The FAST Act fixes a widely criticized element of the Water Infrastructure Finance and Innovation Act (“WIFIA”) program introduced in 2014 by eliminating a prohibition on financing water infrastructure improvements with financing packages that include both WIFIA loans and tax-exempt debt such as municipal bonds.
Innovative Finance Bureau and Investment Center
The FAST Act also establishes a National Surface Transportation and Innovative Finance Bureau within USDOT, which is intended to serve as a “one-stop-shop” for states and local governments to receive federal financing or funding assistance, as well as technical assistance. The nascent Build America Transportation Investment Center introduced this year by the Obama administration appears to have an overlapping mandate, and it remains to be seen how these two entities will interact. While the Bureau and Center may not provide enormous benefits for state DOTs with extensive P3 experience, their existence reflects a general positive attitude by both Congress and the Obama administration towards P3s and innovative finance.
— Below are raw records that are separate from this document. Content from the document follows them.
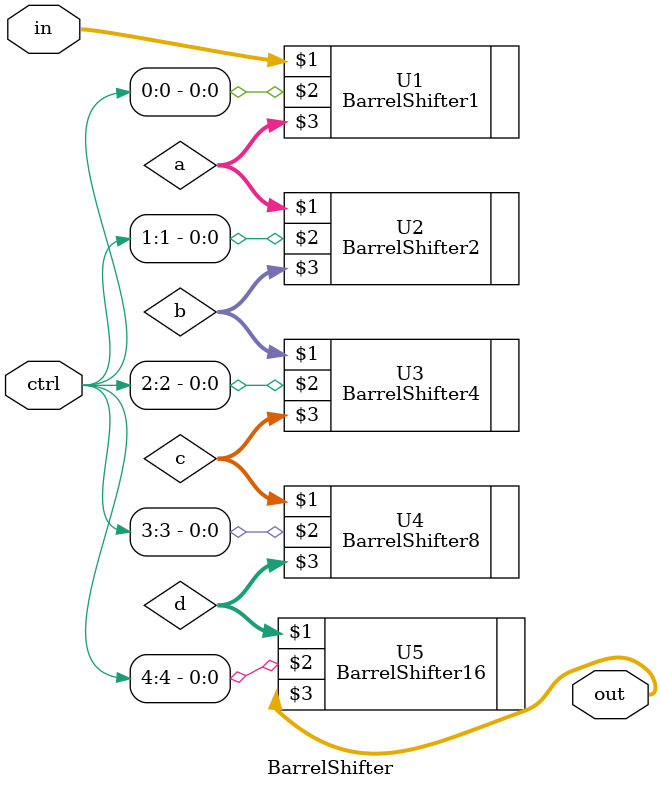
<source format=v>

module BarrelShifter(in, ctrl, out);

    input  [31:0] in;
    input [4:0] ctrl;
    output [31:0] out;
    wire [31:0] a,b,c,d;
	wire [31:0] temp ;

    BarrelShifter1 U1(in,ctrl[0],a);
    BarrelShifter2 U2(a,ctrl[1],b);
    BarrelShifter4 U3(b,ctrl[2],c);
    BarrelShifter8 U4(c,ctrl[3],d);
    BarrelShifter16 U5(d,ctrl[4],out);

endmodule
</source>
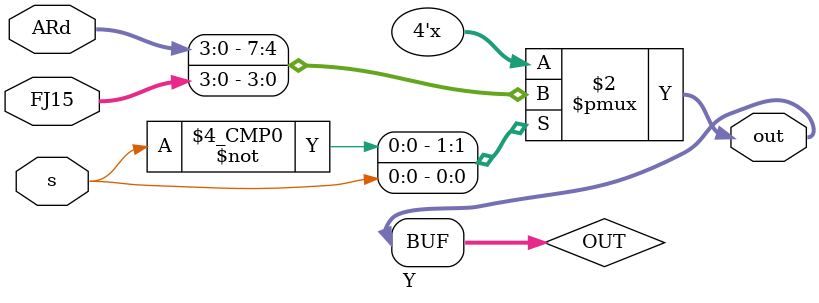
<source format=sv>
module Y (
  input [3:0] ARd, //Destination Register
  input [3:0] FJ15, //15, for jump
  input s, //select bit
  output [3:0] out
);
  
  logic [3:0] OUT;
	
  always @(*) begin
    case(s)
      0: OUT = ARd;
      1: OUT = FJ15;
      default: OUT = 0;
    endcase
  end
      
      
  assign out = OUT;
  	
endmodule


</source>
Nationally Significant Freight and Highway Projects Program
The FAST Act creates a new grant program, the Nationally Significant Freight and Highway Projects Program, funded at $4.5 billion over five years, for “nationally significant” projects costing more than $100 million that improve the movement of both freight and people, increase competitiveness, reduce bottlenecks, and improve intermodal connectivity. USDOT will award projects competitively based on statutory criteria, similar to the popular existing “TIGER” competitive grant program administered by USDOT. The FAST Act limits the federal share of project costs to 60 percent, and only $500 million of the $4.5 billion can be awarded to freight rail and freight intermodal projects.
Long-Distance Intercity Passenger Rail Routes
In addition to the highway and transit provisions, the FAST Act contains a passenger rail title that reauthorizes and funds Amtrak intercity passenger rail operations for a five-year period. Included among the passenger rail policy prescriptions is a new pilot program that would allow a public entity (such as a State or a joint powers authority) or a private rail carrier to bid to operate up to three long-distance (more than 750 miles) passenger rail routes that are currently run by Amtrak. While Amtrak turns a profit on its heavily-used Northeast Corridor service, many of Amtrak’s long-distance routes are unprofitable.